People scrambling to make additional pension contributions ahead of planned changes to tax relief rules have left the Treasury with an additional £1.5bn bill, according to AJ Bell.
The platform and self-invested personal pension provider said the government will now hand out an extra £1.5bn in additional pension tax relief despite scrapping its plans.
On Saturday, it was widely reported Chancellor George Osborne had abandoned plans to overhaul pension tax relief rules. He used his July Budget to launch a consultation on the issue and it was predicted he would use his upcoming 16 March speech to announce his intentions.
However, Treasury sources said over the weekend it was “not the right time” for widespread changes. Division among Tory MPs was reported in national papers as a key reason for the climb down.
Months of speculation on the issue seem now to be at an end.
AJ Bell said the prolonged speculation over the issue had seen millions flow into pension schemes as fears over proposed changes grew.
AB Bell chief executive Andy Bell said: “The government’s plan to reduce the cost of pension tax relief could have backfired spectacularly. Far from saving money, the uncertainty created by the consultation and scare stories from former ministers has led to a surge in pension contributions and there will be a heavy cost to this for the Treasury.”
He added: “This reaffirms my long-held view that trusting politicians to make significant policy decisions on pensions tax relief is like trusting a troop of foxes to babysit a brood of chickens.
“The pension saving public would be better served by an independent Pension Commission with a mandate to manage UK pension policy and provide certainty and confidence to savers.”
Trusting politicians to make significant policy decisions on pensions tax relief is like trusting a troop of foxes to babysit a brood of chickens
The Chancellor was considering a shift from exempt, exempt, taxed (EET) to a pension ISA system where contributions were taxed but investment growth and withdrawals were tax-free.
However, there was concern that the system could be changed by future governments leaving savers unsure about the safety of pension contributions.
Another widely trailed option was a move to flat-rate pension contribution tax relief of between 22% and 33%. This system would have given a boost to lower earners. At present, the system favours high earners and costs the government in the region of£30bn a year.
Moving to a flat-rate system would have given more encouragement to low earners to save more into a pension and cost the government less.
However, the Chancellor has decided to leave the system as it stands.
However, Hargreaves Lansdown head of retirement policy Tom McPhail said the policy could make a comeback.
“With uncertainties over auto-enrolment and the EU referendum, it appears the Chancellor has decided to put his plans on hold. Investors should look on this as no more than a stay of execution, though; with the amount of money involved, it would be optimistic to expect that the Chancellor will just leave pension tax relief untouched for the rest of this parliament.
“Anyone looking for certainty should take advantage of the current tax relief regime while it still exists.”

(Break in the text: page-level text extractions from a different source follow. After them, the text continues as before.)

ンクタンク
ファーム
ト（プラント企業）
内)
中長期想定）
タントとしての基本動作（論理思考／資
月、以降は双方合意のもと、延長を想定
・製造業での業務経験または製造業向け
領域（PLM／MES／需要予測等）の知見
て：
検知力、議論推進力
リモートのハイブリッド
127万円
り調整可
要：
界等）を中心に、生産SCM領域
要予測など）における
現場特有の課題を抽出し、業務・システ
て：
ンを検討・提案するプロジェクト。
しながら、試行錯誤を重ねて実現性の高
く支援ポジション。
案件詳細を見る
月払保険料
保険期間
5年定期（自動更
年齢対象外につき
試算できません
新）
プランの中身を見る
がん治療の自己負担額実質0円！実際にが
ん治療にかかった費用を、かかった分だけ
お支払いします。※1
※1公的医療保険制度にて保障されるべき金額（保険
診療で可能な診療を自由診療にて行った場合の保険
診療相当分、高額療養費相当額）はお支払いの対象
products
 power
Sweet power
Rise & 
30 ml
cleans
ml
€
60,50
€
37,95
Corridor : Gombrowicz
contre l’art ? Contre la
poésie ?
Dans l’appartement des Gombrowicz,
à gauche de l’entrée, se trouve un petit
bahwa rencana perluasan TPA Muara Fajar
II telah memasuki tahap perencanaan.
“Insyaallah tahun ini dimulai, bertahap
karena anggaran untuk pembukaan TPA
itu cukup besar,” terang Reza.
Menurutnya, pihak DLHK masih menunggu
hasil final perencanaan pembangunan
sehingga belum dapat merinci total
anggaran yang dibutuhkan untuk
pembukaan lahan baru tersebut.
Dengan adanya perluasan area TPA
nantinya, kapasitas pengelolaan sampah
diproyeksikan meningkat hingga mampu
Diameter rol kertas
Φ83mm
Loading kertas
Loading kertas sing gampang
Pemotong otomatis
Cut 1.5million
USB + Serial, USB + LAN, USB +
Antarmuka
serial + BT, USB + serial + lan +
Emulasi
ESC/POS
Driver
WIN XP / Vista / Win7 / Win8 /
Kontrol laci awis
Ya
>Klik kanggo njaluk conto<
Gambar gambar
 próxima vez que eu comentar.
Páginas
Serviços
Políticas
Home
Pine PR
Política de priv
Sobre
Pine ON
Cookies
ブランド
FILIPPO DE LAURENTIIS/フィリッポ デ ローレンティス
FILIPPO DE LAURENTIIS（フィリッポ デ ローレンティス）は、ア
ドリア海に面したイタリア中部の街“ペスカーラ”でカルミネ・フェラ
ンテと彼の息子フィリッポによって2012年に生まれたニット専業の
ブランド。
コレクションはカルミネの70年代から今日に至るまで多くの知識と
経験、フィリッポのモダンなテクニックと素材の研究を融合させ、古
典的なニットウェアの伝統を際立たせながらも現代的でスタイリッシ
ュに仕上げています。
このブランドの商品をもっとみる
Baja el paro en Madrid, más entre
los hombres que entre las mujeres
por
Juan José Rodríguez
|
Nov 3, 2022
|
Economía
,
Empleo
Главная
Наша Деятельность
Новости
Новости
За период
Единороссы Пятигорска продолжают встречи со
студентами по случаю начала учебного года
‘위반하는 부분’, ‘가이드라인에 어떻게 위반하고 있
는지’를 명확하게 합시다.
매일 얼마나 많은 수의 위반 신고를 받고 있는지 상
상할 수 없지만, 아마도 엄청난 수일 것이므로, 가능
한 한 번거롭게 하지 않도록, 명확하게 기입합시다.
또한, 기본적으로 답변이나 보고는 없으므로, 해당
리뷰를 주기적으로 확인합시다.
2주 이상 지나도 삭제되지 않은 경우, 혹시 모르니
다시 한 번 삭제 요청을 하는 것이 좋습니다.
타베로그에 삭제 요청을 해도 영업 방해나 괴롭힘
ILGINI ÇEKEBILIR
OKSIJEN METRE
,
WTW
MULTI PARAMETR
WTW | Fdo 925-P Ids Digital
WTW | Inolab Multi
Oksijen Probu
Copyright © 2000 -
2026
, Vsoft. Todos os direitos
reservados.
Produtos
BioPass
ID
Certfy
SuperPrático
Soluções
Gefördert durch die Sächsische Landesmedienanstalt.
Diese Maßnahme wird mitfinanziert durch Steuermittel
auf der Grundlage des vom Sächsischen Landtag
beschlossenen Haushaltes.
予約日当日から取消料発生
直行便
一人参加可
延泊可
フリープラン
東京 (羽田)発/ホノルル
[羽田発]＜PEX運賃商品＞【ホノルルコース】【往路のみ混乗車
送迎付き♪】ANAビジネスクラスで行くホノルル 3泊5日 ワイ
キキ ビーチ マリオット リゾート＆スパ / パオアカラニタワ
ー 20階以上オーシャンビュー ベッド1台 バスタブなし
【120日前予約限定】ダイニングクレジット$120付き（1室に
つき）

Zurich head of corporate funds proposition Martin Palmer said a pension ISA would have made the UK’s pensions crisis even worse.
Far from averting a retirement crisis, scrapping upfront tax relief would have pushed the country deeper into one
He said: “If the Chancellor had pressed ahead with plans for pension ISAs, it would have profoundly damaged retirement saving, auto-enrolment and the wider economy.
“Taxing pensions like ISAs would also have led to the instant loss of the tax-free lump sum for future savers, which our research shows could have caused a quarter (25%) of the working population to abandon pensions. A further 41% said they were unsure of whether of or not they would save into a pension.”
He added: “Far from averting a retirement crisis, scrapping upfront tax relief would have pushed the country deeper into one.
“Although we supported a generous flat rate as a fairer way to incentivise more people on lower incomes to save for retirement, the current system works well.
“It is now crucial that the government continues to build on the early success of auto-enrolment to encourage more new savers to enrol in workplace pensions.
“With thousands of workers due to come on board workplace schemes in the next three years, it is critical that auto-enrolment is given a chance to fully bed in.
“The government should ensure there is a sustained period of stability without further changes to pension tax relief so people have the certainty they need to make long-term decisions for their retirement.”